Sophomore Ryan Carp, a member of the publicity committee, allowed The Daily Tar Heel to follow him throughout the 24-hour period and see what the inside of the marathon was really like.
8 p.m. Friday
An hour after the marathon began, there was a line of people waiting to check in inside Fetzer Hall, and loud music was already blasting from the dance floor. In the main gym there was a huge stage set up with flashing lights and the UNC v. Butler men’s basketball game airing.
“So I think, on one level, I kind of have a similar goal as everyone else, just to like experience the marathon again, and sort of for me the marathon is kind of a way for us to kind of get close to what the kids feel — just the grueling nature of all of this,” Carp said.
First-year dancer Shawna Milam said she joined CFTK because she would’ve liked to have had something like Dance Marathon to support her brother.
“My brother had cancer when I was younger, so I mean it’s a really good cause that helps a lot of the families at UNC Children’s, and I kind of like wish somebody had come up to us — so, like, actively putting ... support into that program,” she said.
1 a.m. Saturday
Carp said the marathon moved to Hooker Fields for an energy boost, with Ben and Jerry’s ice cream. Carp had just finished practicing his dance routine for the committee dance show, but said he didn’t feel physically tired and was hoping to meet new people later in the event.
On the field, people were playing soccer, frisbee and stretching their legs on the elevated bricks.

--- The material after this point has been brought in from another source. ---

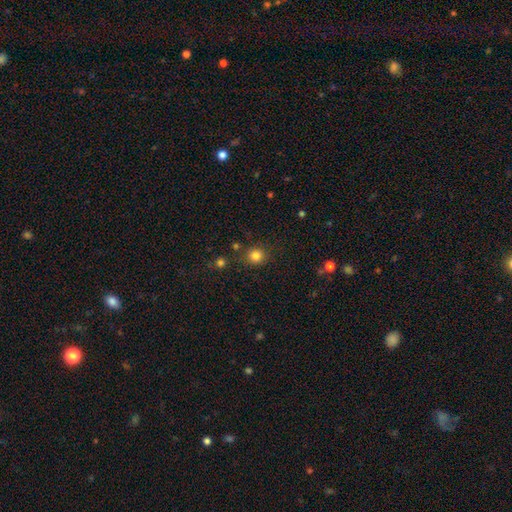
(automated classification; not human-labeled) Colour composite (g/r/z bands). It shows a smooth galaxy with no disk features (82%) that is round (88%). Merging: none (81%).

In order to help dancers stay on their feet for 24 hours, Dance Marathon has a morale committee. Sophomore Ellie Lewis, a member of the morale committee, said she feels as though Dance Marathon is a family and wants to see coordination with marathons at other North Carolina schools.
“With Dance Marathon, I would be really interested in seeing all of the different North Carolina schools house their marathons on the same weekend instead of having some in the beginning of the year, some at the end of the year to have all of them doing it at the same time for however long they choose to do them — I think that’d be pretty cool,” Lewis said.
4:30 p.m. Friday
During the first half of the marathon Carp said he was excited for Tar Heel Town, a community event with games and food, but for the rest of the event he was most looking forward to hearing the stories of the families and how CFTK has benefited them.
“So the rest of this is kind of all ... it’s the most like rewarding part of it, all of the kid co-captains are here,” Carp said.
The kid co-captains are kids who have been in the hospital or are associated with someone in the hospital and run a committee of UNC students.
The marathon ended at 7 p.m. on Saturday with an announcement of the money raised and a balloon drop.